Show every line below that contains the string "このセキュリティ情報の", copying each one in full. Case counts.

Extracted records:
───

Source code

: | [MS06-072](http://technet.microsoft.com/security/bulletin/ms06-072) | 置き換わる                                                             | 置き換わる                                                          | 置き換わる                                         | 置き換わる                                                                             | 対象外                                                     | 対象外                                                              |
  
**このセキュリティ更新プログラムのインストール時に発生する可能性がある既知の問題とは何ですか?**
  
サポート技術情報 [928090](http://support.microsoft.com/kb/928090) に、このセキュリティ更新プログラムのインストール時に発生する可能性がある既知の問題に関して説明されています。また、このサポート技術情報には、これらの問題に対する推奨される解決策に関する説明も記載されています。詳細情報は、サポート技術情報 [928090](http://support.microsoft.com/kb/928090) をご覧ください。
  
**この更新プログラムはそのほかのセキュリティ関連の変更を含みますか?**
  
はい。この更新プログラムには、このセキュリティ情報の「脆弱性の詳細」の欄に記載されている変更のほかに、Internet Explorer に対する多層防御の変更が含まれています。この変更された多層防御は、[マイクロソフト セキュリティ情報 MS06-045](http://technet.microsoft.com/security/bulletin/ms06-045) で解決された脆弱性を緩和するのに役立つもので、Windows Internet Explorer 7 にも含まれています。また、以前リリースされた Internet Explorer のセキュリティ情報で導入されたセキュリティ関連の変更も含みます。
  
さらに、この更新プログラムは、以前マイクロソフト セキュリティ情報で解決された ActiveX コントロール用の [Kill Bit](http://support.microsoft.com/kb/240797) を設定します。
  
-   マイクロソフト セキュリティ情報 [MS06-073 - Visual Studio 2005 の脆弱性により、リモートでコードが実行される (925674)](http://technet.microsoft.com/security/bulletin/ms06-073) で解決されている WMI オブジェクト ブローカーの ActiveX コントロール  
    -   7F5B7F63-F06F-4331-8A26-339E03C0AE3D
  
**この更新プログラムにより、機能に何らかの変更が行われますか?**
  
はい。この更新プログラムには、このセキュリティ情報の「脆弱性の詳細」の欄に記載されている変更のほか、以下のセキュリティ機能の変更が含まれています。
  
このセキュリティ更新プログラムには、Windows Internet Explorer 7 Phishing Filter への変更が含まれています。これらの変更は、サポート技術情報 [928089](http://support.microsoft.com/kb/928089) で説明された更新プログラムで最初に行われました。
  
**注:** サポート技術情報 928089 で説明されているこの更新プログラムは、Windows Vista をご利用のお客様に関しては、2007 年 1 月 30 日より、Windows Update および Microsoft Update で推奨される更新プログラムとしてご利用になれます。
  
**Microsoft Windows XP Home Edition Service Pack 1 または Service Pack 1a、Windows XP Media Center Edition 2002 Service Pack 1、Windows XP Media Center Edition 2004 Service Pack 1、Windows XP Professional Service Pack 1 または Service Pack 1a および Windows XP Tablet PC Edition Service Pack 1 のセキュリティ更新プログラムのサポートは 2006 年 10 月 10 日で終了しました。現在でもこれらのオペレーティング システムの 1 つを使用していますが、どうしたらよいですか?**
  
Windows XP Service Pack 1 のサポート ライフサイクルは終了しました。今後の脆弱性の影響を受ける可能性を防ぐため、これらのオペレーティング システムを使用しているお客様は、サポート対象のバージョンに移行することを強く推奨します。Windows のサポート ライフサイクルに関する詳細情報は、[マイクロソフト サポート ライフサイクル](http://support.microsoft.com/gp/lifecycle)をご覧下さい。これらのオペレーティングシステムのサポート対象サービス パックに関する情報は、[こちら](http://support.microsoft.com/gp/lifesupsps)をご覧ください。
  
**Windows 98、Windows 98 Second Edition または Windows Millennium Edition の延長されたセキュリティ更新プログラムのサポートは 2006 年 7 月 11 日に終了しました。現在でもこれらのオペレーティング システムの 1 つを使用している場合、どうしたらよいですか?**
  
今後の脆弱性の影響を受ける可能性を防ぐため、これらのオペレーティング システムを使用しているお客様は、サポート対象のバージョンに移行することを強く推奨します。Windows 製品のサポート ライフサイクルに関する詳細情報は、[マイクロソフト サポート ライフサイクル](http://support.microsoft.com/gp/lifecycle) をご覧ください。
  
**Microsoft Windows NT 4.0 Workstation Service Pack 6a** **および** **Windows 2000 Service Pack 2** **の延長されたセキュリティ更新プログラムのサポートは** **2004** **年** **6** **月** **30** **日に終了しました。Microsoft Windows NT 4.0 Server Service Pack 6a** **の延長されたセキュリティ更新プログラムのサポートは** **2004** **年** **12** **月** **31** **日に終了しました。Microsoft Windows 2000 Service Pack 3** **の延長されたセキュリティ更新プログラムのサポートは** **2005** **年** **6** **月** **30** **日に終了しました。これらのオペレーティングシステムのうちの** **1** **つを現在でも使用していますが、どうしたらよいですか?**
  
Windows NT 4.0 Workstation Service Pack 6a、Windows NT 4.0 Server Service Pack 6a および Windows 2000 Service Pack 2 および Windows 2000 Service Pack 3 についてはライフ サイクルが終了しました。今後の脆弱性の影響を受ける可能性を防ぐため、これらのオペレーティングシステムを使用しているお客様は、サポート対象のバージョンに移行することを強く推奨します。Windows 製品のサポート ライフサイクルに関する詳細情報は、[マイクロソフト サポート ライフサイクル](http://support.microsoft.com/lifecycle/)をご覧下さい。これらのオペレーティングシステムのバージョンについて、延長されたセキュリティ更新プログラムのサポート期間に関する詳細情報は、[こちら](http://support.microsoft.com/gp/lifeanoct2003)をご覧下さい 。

───

> [Exercise response]:
はい。この更新プログラムには、このセキュリティ情報の「脆弱性の詳細」の欄に記載されている変更のほかに、Internet Explorer に対する多層防御の変更が含まれています。この変更された多層防御は、[マイクロソフト セキュリティ情報 MS06-045](http://technet.microsoft.com/security/bulletin/ms06-045) で解決された脆弱性を緩和するのに役立つもので、Windows Internet Explorer 7 にも含まれています。また、以前リリースされた Internet Explorer のセキュリティ情報で導入されたセキュリティ関連の変更も含みます。
はい。この更新プログラムには、このセキュリティ情報の「脆弱性の詳細」の欄に記載されている変更のほか、以下のセキュリティ機能の変更が含まれています。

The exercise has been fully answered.